The perpetrators apparently targeted some of the most valuable exhibits with precision: On the night of Tuesday to Wednesday, unknown persons broke into the Museum of East Asian Art in the Lindenthal district of Cologne and took nine porcelain vases, plates and pots with them. These included a pot with a red and gold dragon pattern and a Wucai wall vase from the Ming Dynasty, as well as vases and bowls from the Qing Dynasty. A security guard heard loud noises at the entrance to the museum. He reportedly saw two men fleeing, one of whom was carrying a gray cube-shaped backpack like those used by delivery services.
The market for such stolen goods is very small
The city of Cologne has now published photos of the stolen items. According to the museum, they are worth a total of around one million euros. According to Stefan Charles, head of the cultural department, the market for such stolen goods is very small: “There are only a limited number of people who are familiar with it,” says Charles. He therefore hopes to make them unsaleable by distributing the images of the stolen items particularly widely.
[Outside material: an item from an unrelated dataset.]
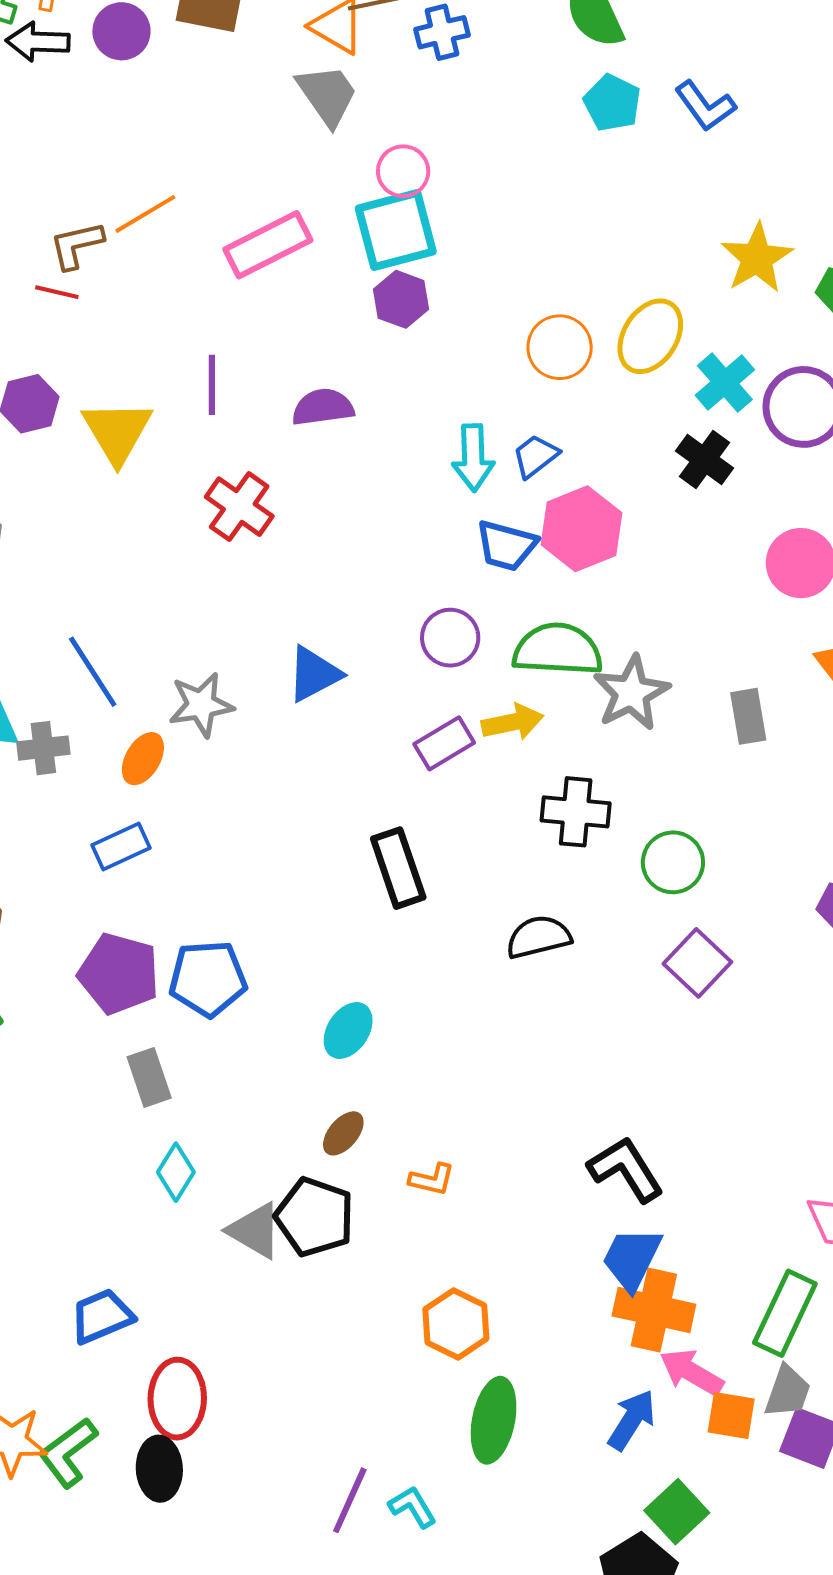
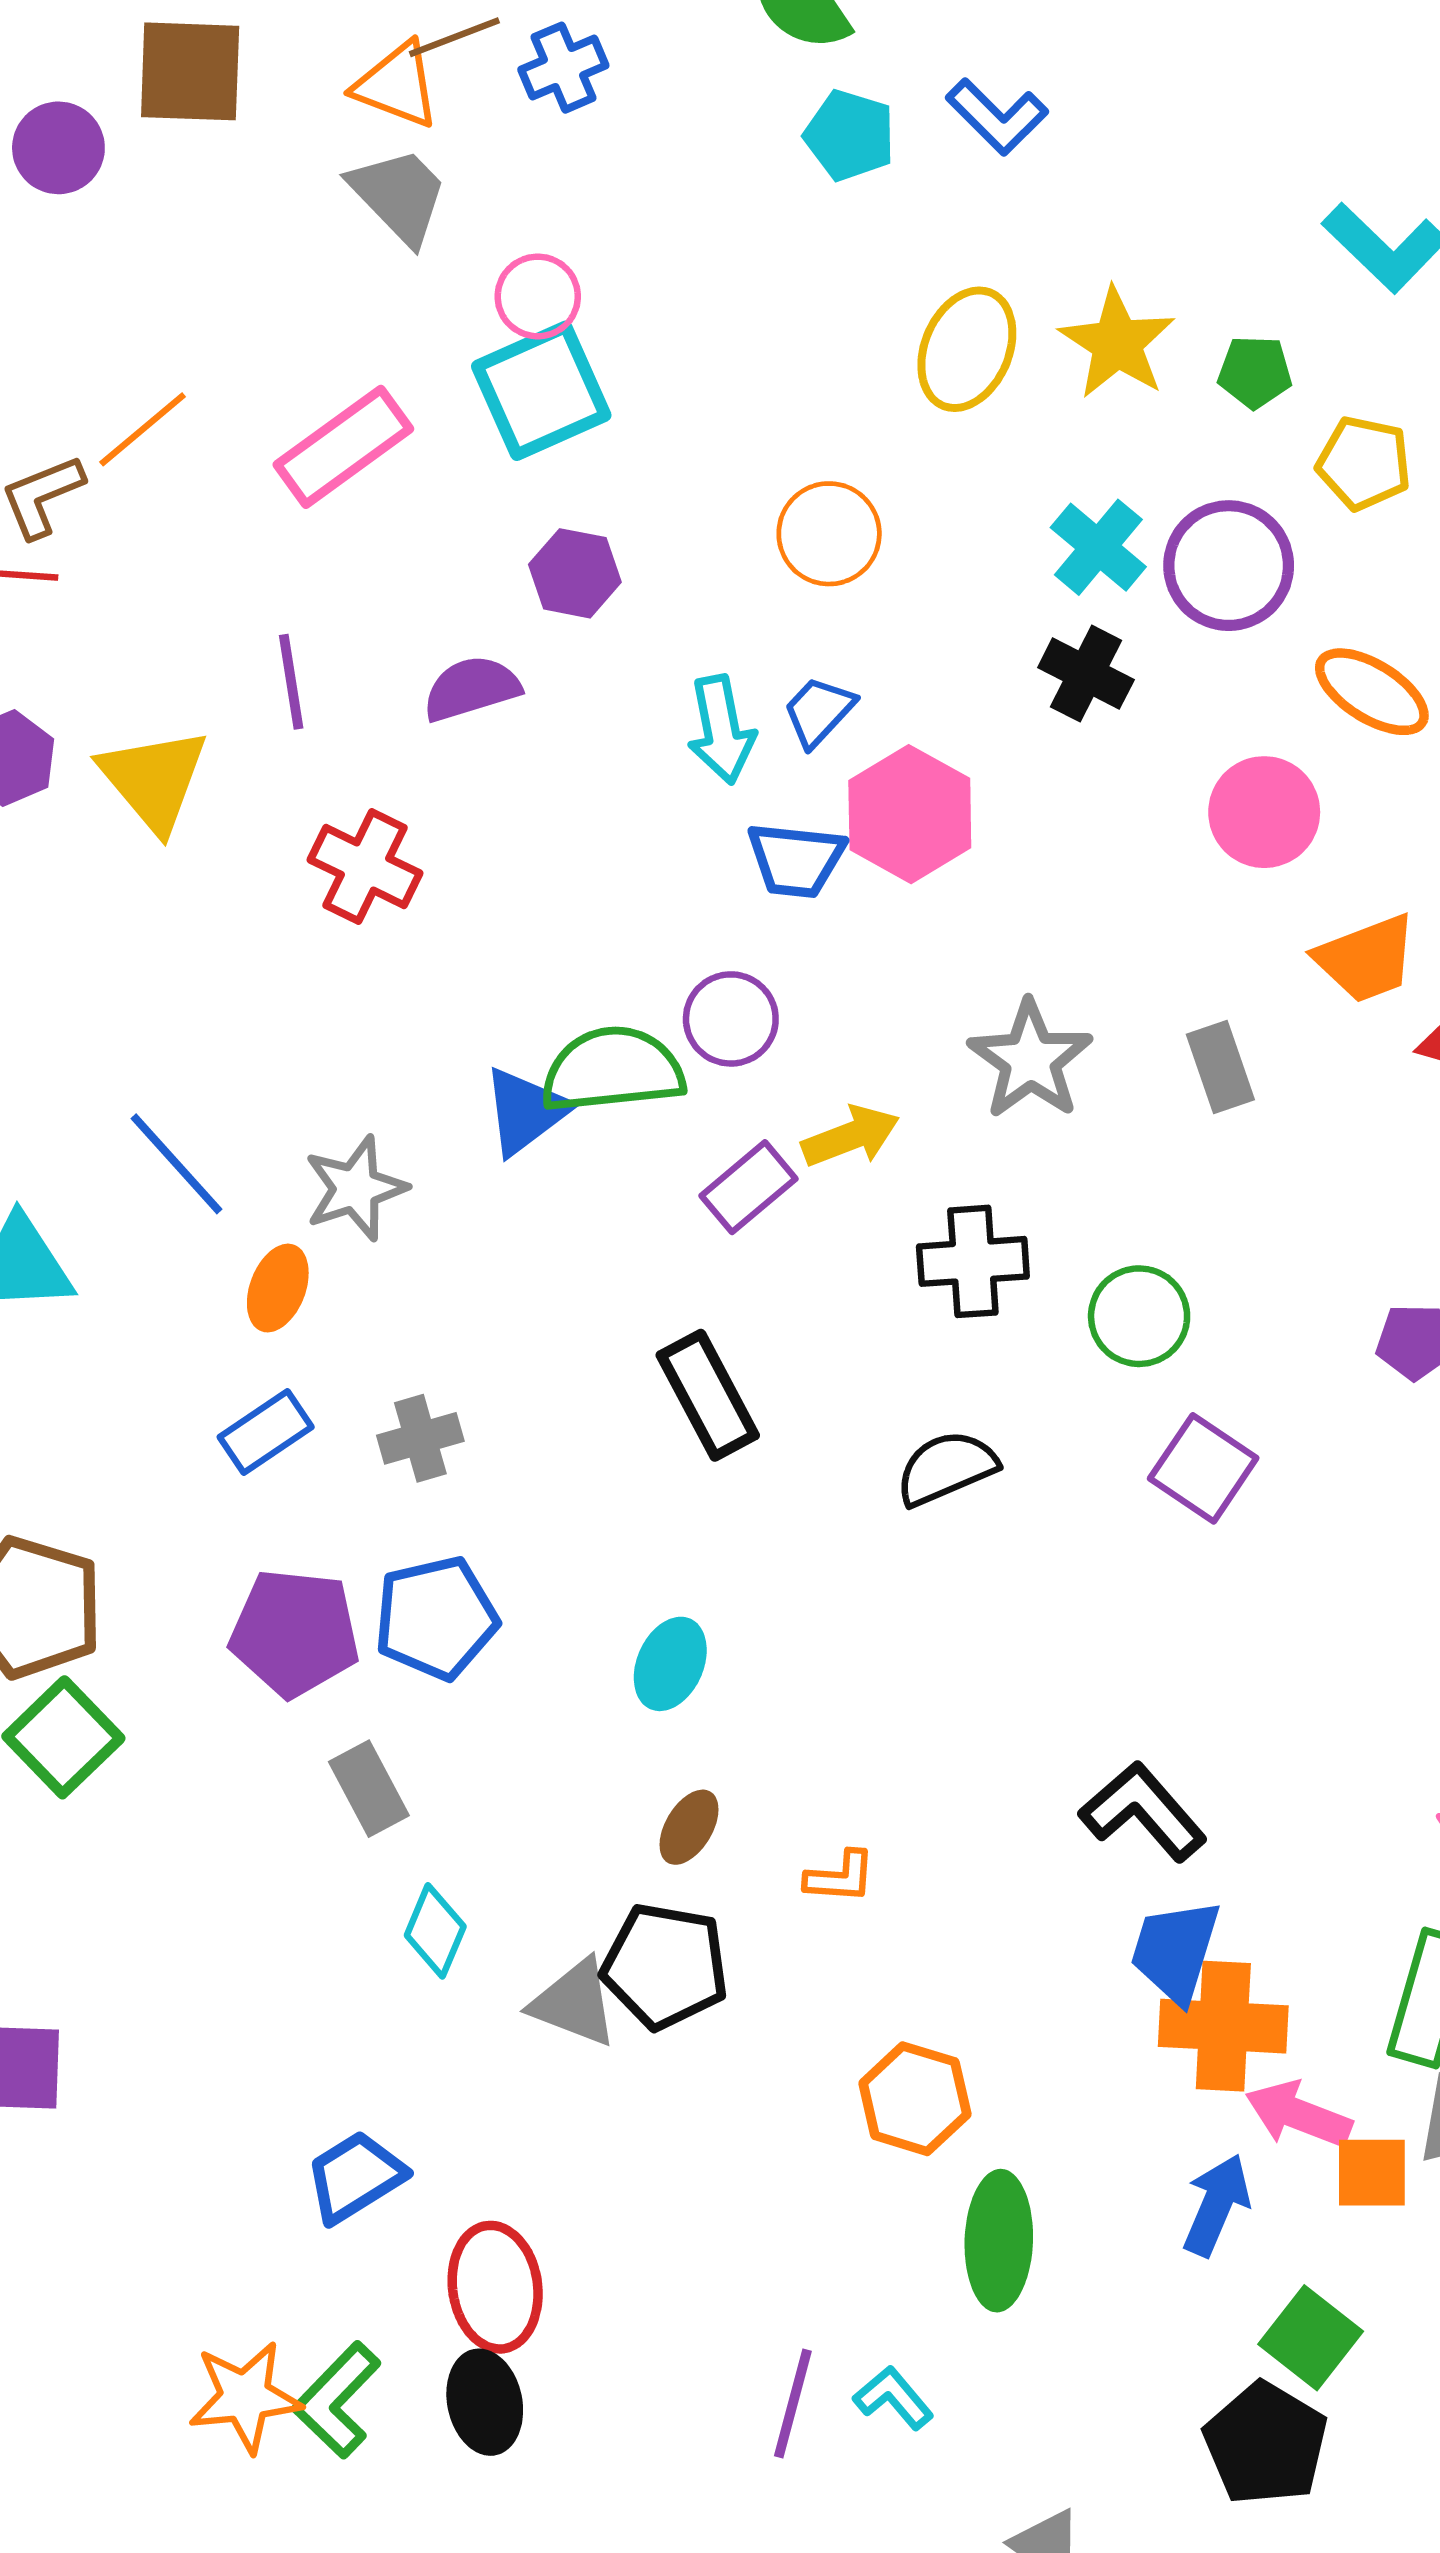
purple hexagon: (401, 299) -> (575, 573), moved
yellow ellipse: (650, 336) -> (967, 349), moved
green semicircle: (558, 650) -> (613, 1070), moved
gray cross: (43, 748) -> (420, 1438), moved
Shao-Lan Hertel, scientific director of the Museum of East Asian Art for just over two months, said she was “speechless and deeply horrified” by the break-in. The sinologist emphasized that the objects were “well documented and recognizable,” so she hoped “that they will one day appear and find their way back into our collection.”
According to Hertel, what hurts her more than the financial loss is that almost all of the stolen exhibits were part of the inventory that the founders, the married couple Adolf and Frieda Fischer, had acquired for the museum between 1906 and 1911. Another yellow bowl, also from the Ming Dynasty, was added to the collection in 2015 as a donation from the support group.